Instructions for the task – If "hearts" shows up in a line of the material, return that line.
═════ Material for this task ═════
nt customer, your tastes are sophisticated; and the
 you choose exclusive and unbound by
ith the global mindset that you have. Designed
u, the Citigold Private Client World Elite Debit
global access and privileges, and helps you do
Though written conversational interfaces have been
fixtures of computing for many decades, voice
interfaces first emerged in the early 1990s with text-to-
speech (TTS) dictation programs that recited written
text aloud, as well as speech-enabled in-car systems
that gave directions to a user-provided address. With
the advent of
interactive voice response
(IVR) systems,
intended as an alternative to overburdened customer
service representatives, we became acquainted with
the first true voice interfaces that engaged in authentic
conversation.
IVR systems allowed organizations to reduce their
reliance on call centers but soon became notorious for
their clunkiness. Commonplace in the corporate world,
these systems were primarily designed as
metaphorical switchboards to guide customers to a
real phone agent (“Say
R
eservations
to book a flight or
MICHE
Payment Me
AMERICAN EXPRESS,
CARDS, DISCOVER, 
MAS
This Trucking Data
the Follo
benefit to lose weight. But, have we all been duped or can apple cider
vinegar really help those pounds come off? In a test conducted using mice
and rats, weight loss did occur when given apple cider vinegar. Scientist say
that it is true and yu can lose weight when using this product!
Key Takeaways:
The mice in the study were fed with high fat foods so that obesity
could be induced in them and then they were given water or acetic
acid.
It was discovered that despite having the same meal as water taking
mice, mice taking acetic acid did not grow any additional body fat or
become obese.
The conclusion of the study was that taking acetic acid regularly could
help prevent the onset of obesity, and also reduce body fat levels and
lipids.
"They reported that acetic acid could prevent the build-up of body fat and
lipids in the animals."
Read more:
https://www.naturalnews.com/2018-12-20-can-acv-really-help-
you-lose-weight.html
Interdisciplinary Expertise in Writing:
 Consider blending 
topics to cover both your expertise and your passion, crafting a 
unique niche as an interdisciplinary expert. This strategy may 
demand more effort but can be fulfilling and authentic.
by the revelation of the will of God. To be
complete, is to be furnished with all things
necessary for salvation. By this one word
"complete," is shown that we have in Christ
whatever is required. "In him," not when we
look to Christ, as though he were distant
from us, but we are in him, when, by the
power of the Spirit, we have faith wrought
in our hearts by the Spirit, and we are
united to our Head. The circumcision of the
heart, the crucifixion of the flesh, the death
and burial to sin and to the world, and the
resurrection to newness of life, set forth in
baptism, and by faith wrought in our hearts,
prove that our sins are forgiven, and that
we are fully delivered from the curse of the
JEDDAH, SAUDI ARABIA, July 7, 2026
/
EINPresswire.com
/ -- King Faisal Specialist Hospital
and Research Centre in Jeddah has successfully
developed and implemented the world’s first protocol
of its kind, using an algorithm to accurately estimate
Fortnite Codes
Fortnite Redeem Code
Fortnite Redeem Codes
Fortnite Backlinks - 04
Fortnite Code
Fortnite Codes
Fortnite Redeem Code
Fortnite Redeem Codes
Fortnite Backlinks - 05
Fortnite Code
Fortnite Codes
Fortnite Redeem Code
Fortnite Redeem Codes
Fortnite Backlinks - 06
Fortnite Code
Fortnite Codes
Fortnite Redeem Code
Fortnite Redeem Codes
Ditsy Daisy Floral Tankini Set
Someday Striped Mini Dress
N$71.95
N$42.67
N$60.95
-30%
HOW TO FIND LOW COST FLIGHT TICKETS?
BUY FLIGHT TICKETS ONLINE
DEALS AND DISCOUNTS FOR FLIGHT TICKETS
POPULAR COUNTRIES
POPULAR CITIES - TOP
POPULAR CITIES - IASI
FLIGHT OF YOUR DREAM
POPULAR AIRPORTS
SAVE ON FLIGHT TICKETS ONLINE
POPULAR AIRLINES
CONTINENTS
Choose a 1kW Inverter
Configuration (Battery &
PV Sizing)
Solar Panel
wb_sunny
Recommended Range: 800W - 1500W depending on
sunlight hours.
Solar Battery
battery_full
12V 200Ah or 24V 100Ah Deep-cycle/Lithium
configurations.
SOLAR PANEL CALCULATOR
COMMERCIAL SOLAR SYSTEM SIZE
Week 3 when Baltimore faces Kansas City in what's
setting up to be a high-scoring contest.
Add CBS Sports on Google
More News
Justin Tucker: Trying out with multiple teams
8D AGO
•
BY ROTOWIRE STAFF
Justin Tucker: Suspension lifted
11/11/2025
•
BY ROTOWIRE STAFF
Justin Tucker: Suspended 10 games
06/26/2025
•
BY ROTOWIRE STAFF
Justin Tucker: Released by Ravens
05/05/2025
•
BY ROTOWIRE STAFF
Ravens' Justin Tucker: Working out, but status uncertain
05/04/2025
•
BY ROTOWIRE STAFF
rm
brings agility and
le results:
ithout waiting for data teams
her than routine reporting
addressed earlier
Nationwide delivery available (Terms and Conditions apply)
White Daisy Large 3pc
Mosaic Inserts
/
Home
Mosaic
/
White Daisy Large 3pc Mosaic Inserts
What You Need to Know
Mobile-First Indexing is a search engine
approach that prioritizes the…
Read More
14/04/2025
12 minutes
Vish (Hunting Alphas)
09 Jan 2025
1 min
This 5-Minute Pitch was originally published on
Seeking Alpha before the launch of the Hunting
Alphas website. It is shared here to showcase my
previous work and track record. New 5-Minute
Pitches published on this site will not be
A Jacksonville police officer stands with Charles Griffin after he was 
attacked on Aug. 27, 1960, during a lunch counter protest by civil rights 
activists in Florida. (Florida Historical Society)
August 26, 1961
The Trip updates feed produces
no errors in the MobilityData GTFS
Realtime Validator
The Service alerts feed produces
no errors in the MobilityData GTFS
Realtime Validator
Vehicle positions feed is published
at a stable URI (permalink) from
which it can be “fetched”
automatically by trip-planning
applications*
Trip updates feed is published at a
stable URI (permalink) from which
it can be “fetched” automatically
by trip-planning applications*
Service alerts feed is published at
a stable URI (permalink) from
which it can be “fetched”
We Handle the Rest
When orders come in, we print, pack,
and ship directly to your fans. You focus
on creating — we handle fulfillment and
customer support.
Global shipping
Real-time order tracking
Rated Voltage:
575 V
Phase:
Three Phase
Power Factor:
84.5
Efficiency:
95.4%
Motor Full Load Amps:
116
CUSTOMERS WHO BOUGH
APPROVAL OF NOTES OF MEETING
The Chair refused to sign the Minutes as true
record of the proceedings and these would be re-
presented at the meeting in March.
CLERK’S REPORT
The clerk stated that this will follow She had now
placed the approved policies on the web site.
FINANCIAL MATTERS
═════
Solution for this task –
in our hearts by the Spirit, and we are
baptism, and by faith wrought in our hearts,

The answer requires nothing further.